Meth Becoming Drug of Choice for Many Opioid Users
Over the past several years, the opioid crisis has dominated the news across the United States and around the world. During that time, opioids were the drug of choice for many people, and the number of those affected by drug addiction and overdoses rose considerably. Unfortunately, the public’s attention has been diverted from other addictive substances over this period. Meth has become a drug of choice for opioid users now and is making a surge again in the United States.
What is Methamphetamine?
Methamphetamine (Meth) is a stimulant. It is a highly addictive substance that acts on a person’s central nervous system. Meth is a white, bitter-tasting powder that can easily be dissolved in liquids like water or alcohol. It also comes in crystalline form and can be snorted, smoked, or injected.
Its parent drug, amphetamine, is available by prescription. It is used to treat ADHD (Attention Deficit Hyperactivity Disorder), narcolepsy (a specific sleep disorder resulting in sudden sleep attacks), and certain cases of obesity.
When consumed, meth causes a sense of euphoria and well-being. Users have more energy and are more talkative than usual. Their appetite decreases, and they stay awake longer. Over time, extreme weight loss, paranoid delusions, and skin deterioration, hair, and teeth often develop.
Long-term Effects of Meth Use
Long-term meth users put themselves at risk for severe negative health consequences, including drug addiction.
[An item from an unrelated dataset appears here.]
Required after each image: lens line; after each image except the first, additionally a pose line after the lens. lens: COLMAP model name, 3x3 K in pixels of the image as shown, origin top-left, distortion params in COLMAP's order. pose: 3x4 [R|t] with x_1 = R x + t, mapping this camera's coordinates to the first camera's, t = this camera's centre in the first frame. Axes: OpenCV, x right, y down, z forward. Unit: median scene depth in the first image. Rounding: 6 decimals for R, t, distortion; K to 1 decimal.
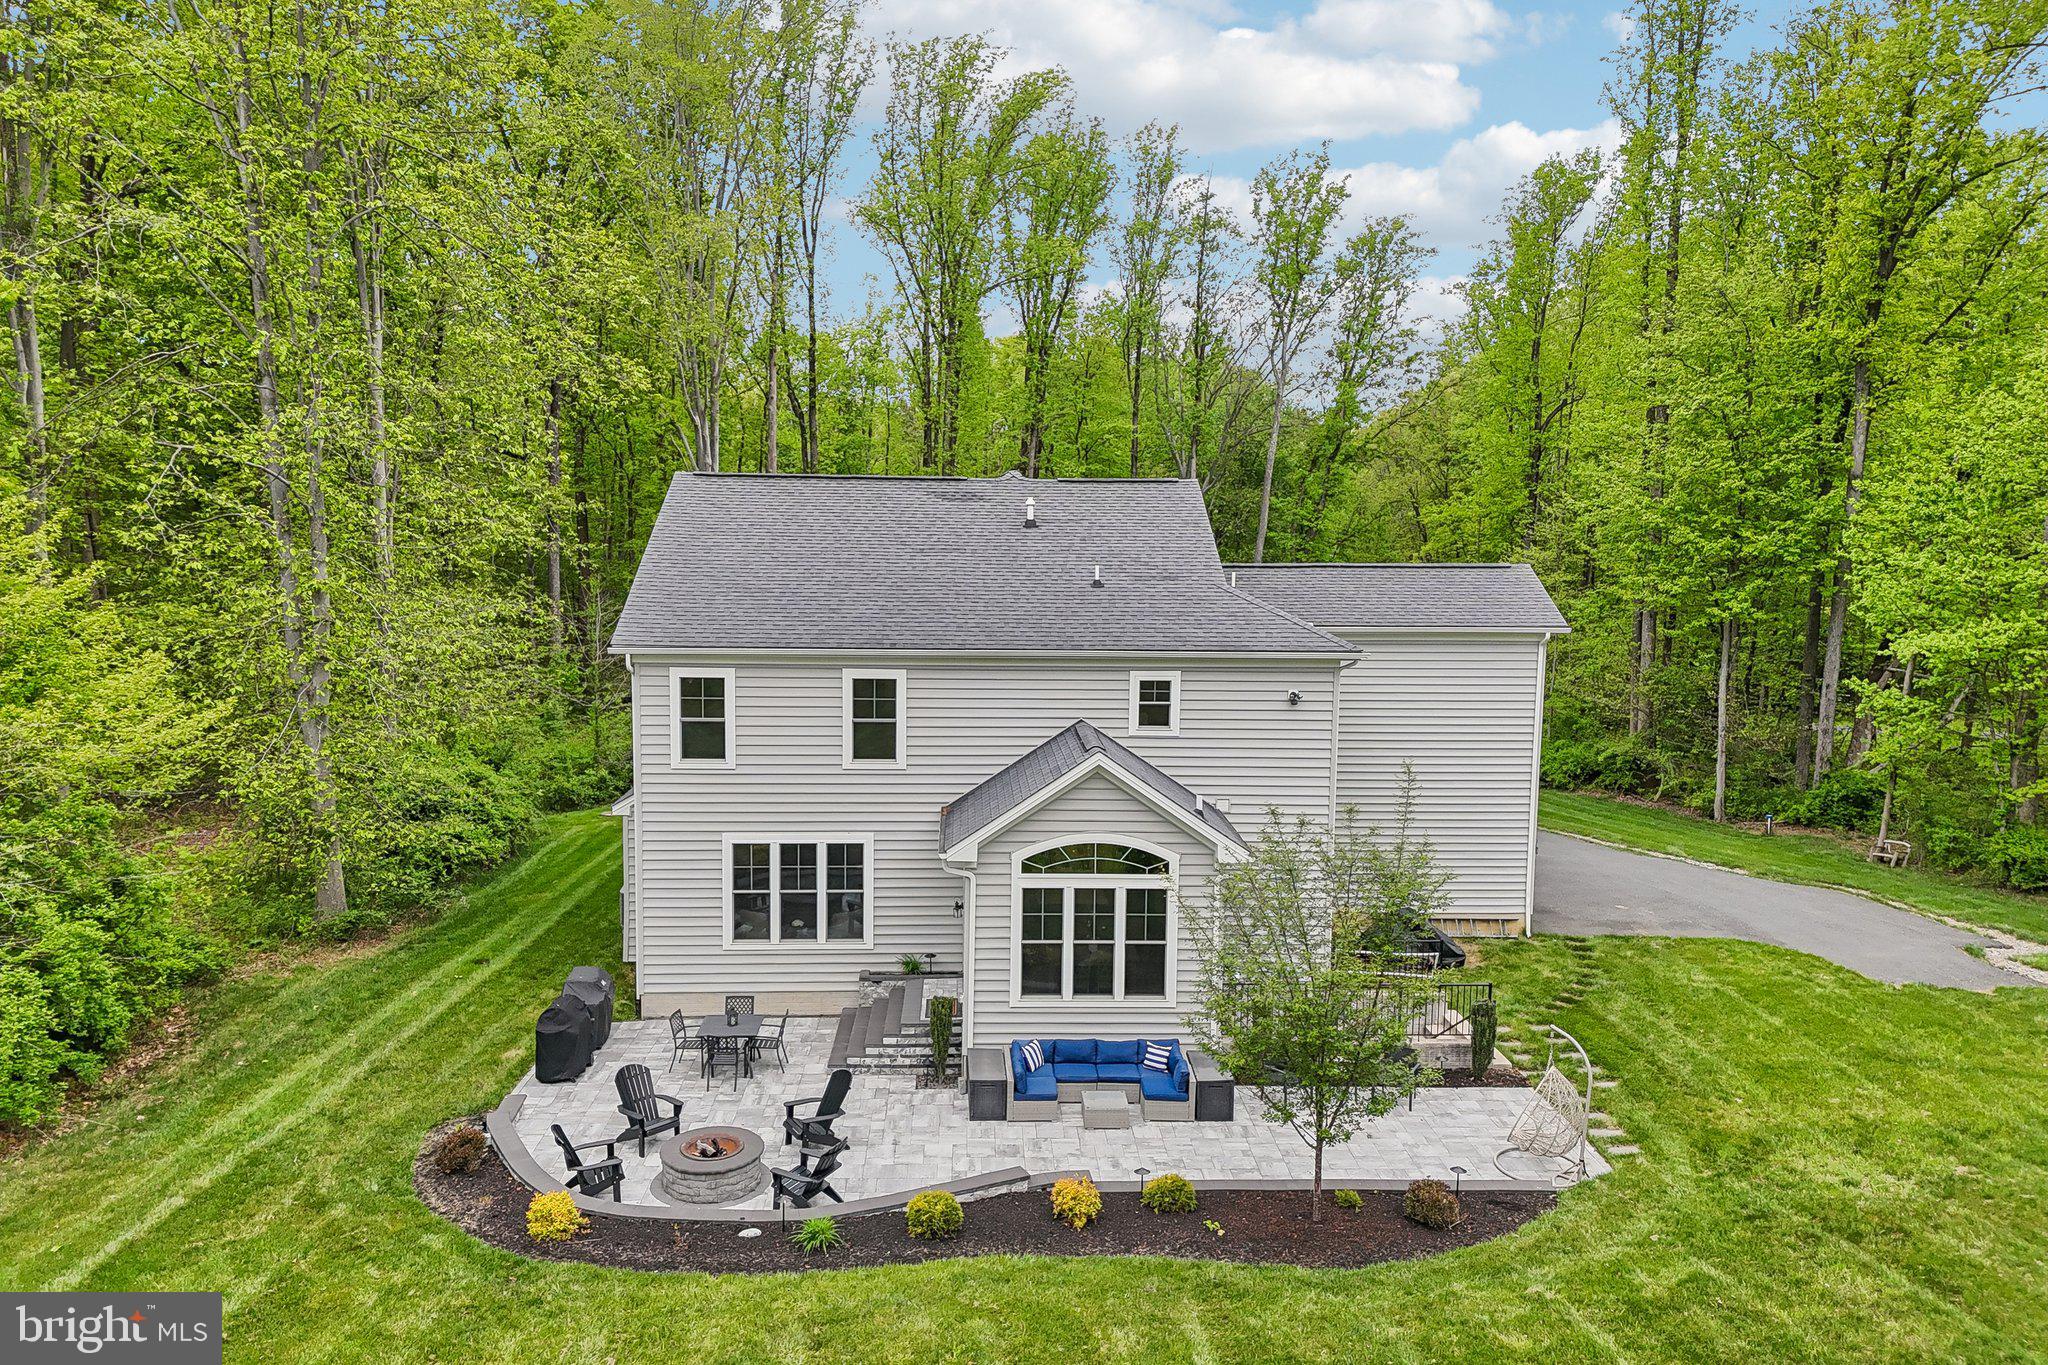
lens RADIAL K [[1517.2, 0, 1030.3], [0, 1517.2, 676.6], [0, 0, 1]] dist [0.074204, -0.082182]
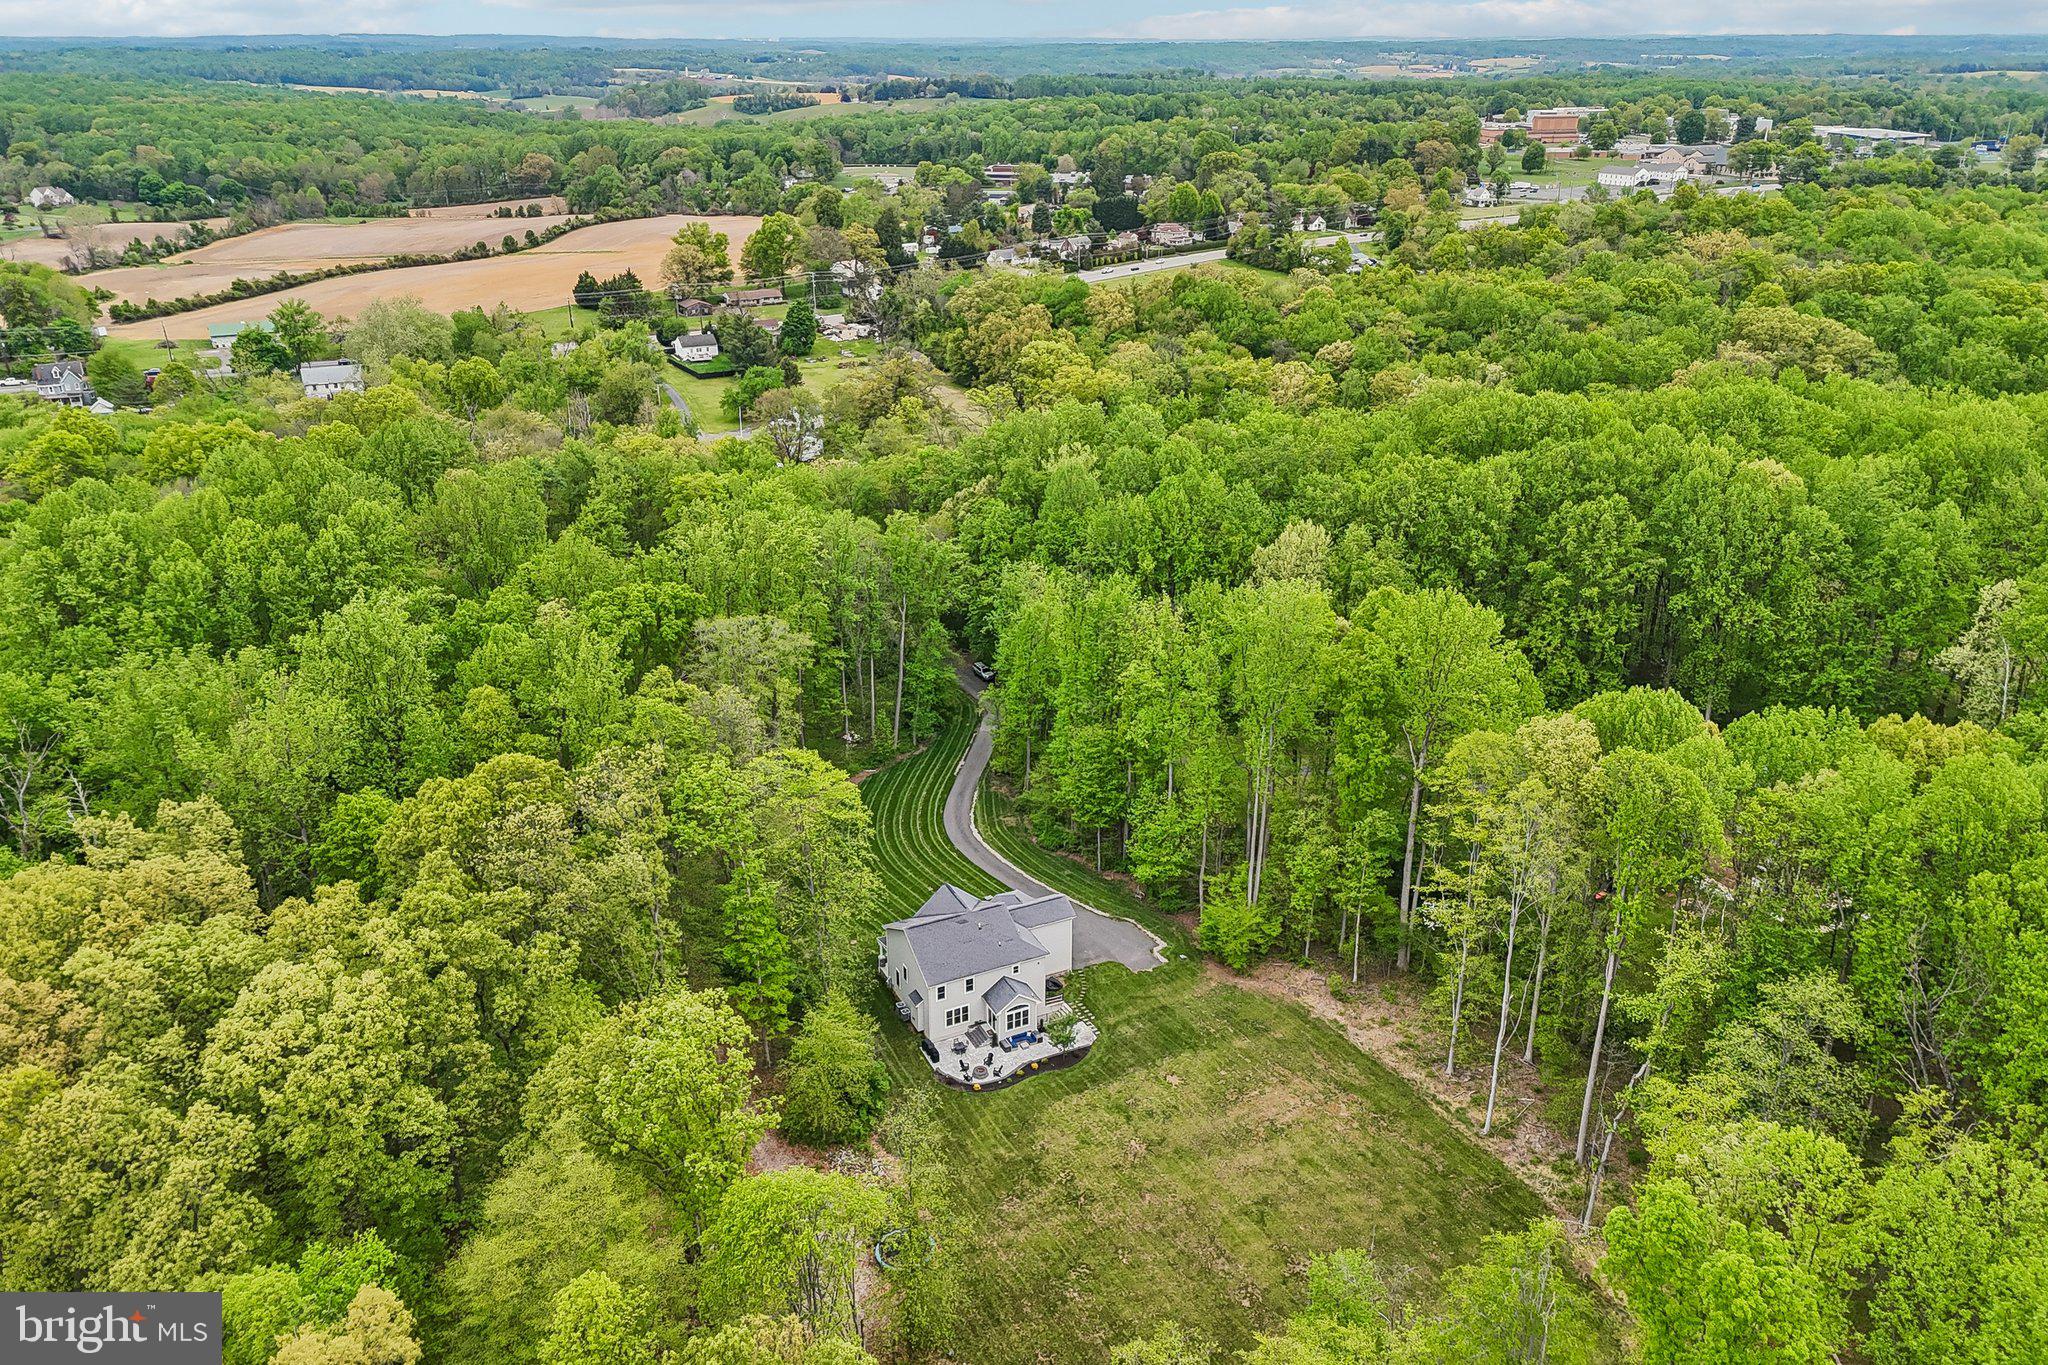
lens RADIAL K [[1517.2, 0, 1030.3], [0, 1517.2, 676.6], [0, 0, 1]] dist [0.074204, -0.082182]
pose [[0.916392, -0.161722, 0.366157, -1.751751], [0.062389, 0.961277, 0.268429, -2.531879], [-0.395389, -0.223142, 0.890997, -3.778941]]
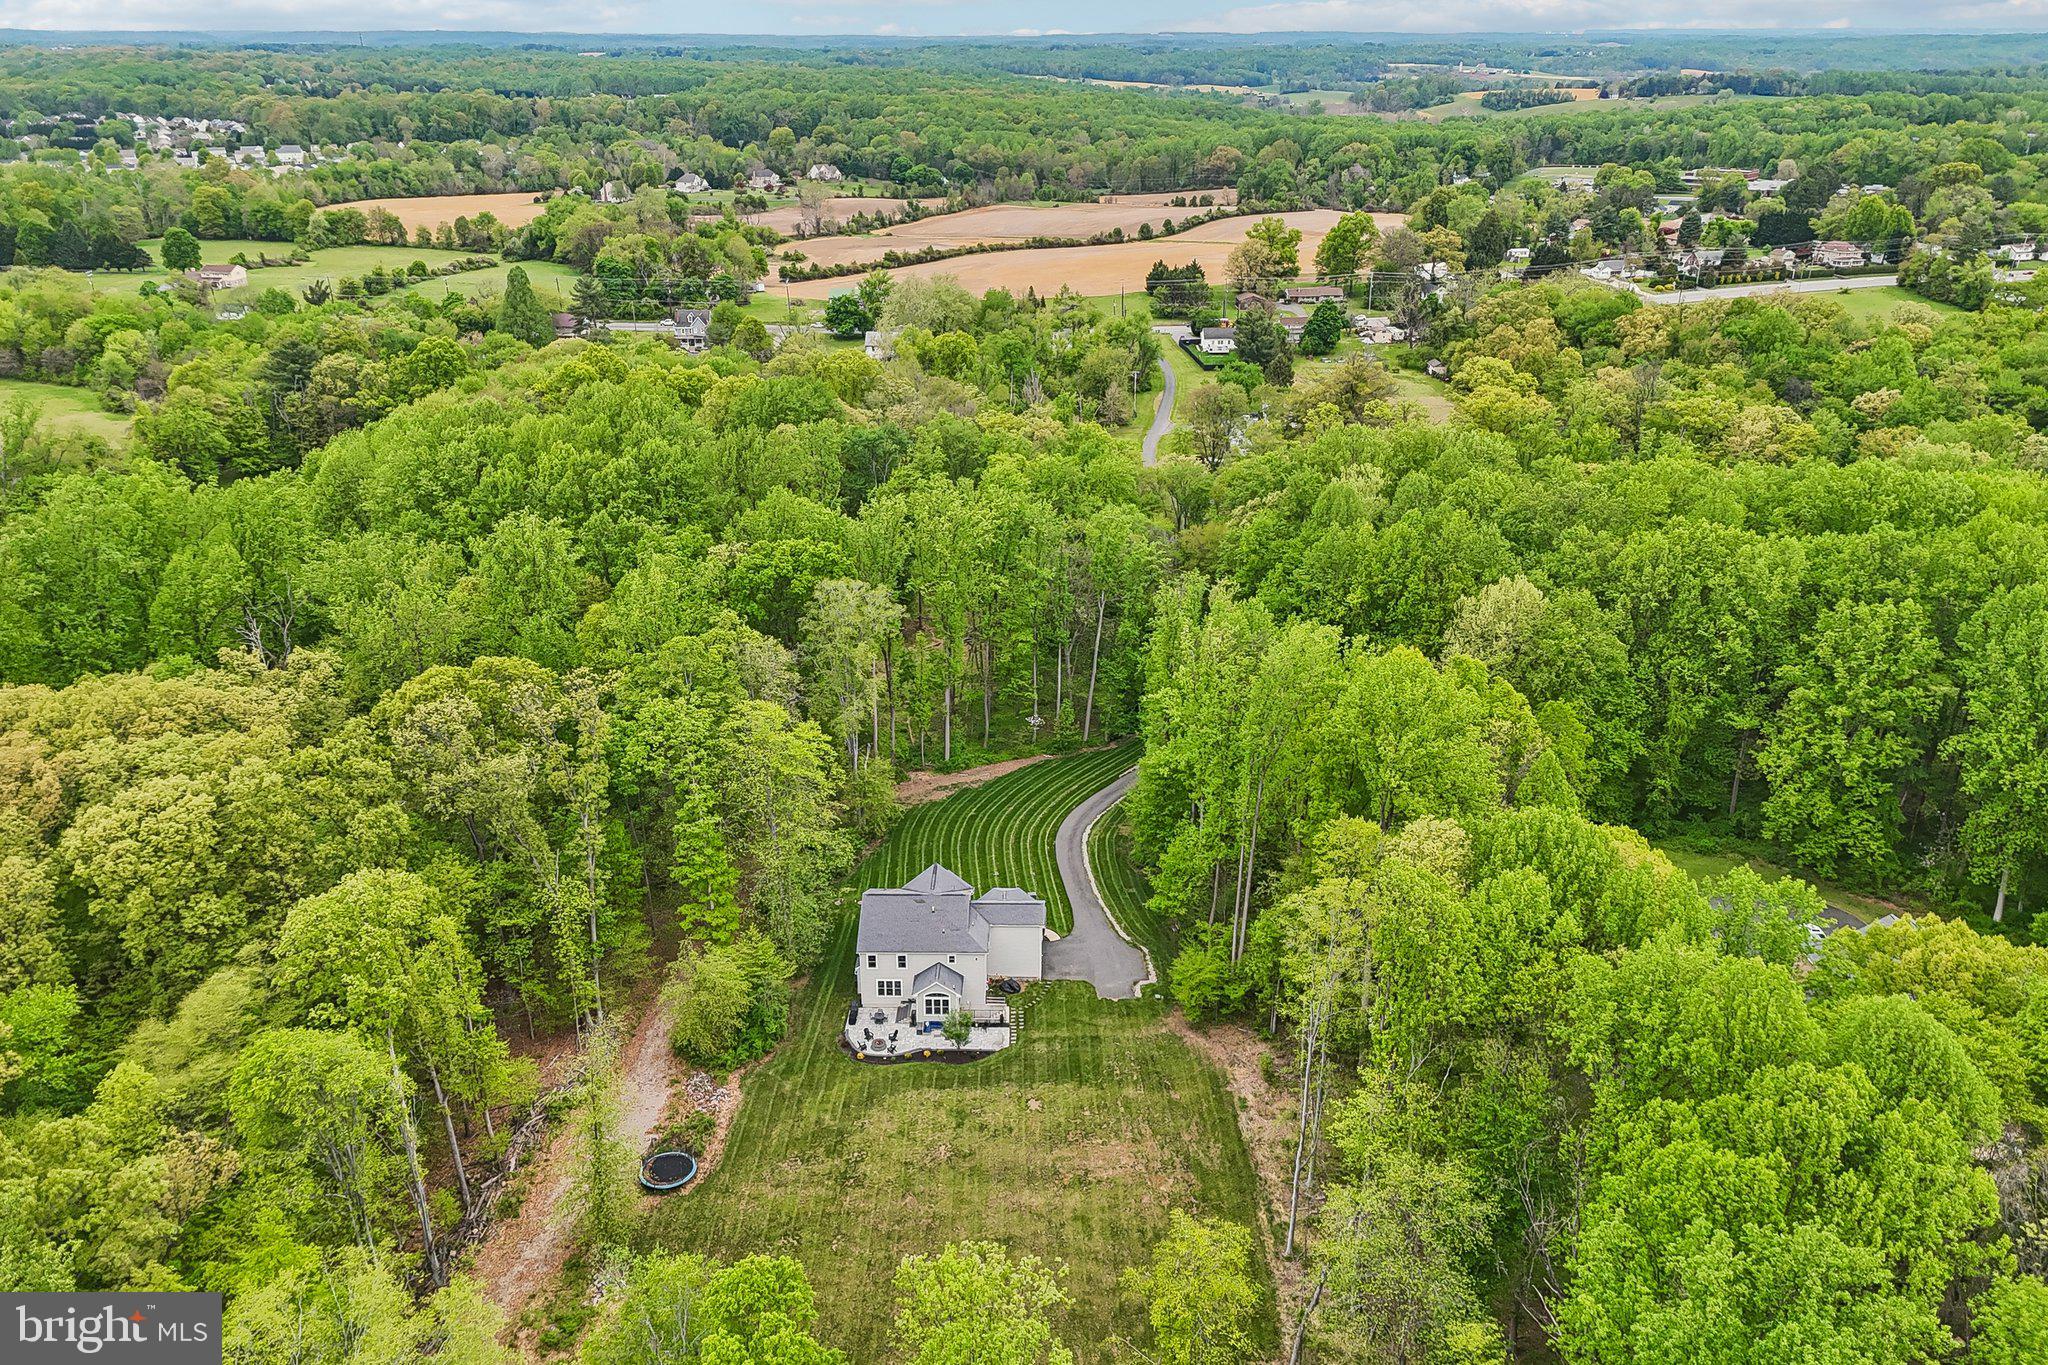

This chronic disease’s symptoms include compulsive drug use and changes to how the addict’s brain functions. Their drug use alters Their ability to think and make decisions.
Other long-term effects of taking meth include the following:
• Anxiety (significant levels)
• Delusions (Example: Sensations of insects crawling under the skin)
• Hallucinations (auditory and visual)
• Mood disturbances
• Violent behavior
The psychotic symptoms of meth use may last for months or years after a person has stopped using the drug. Stress has been linked to the onset of psychotic episodes in those who use meth or who have used it previously. Some long-term meth users have also reported experiencing cognitive and emotional problems as well.
State Supreme Court Ruling Makes Prosecutions Difficult
Sheriff Mickey Stines, from the Letcher County Sheriff’s Department, commented recently that the local police have not been arresting people for possession of pills. Instead, in August alone, 22 felony drug cases were processed in the county in connection with meth. He went on to say that there is a drug business that is “booming” in his town, and his department is trying to “make a dent in it.”
The local drug market is like the economy; it moves up and down. These shifts make it more challenging for the police to apprehend everyone involved.
The Kentucky Supreme Court also plays a role: It has ruled that first offenders can be released with a signature without going before a judge. The only exception is for those charged with drug trafficking. While decriminalization of drug possession or use would normally be seen by many as a positive step, not referring people to seek help for substance use disorders is a missed opportunity to provide help.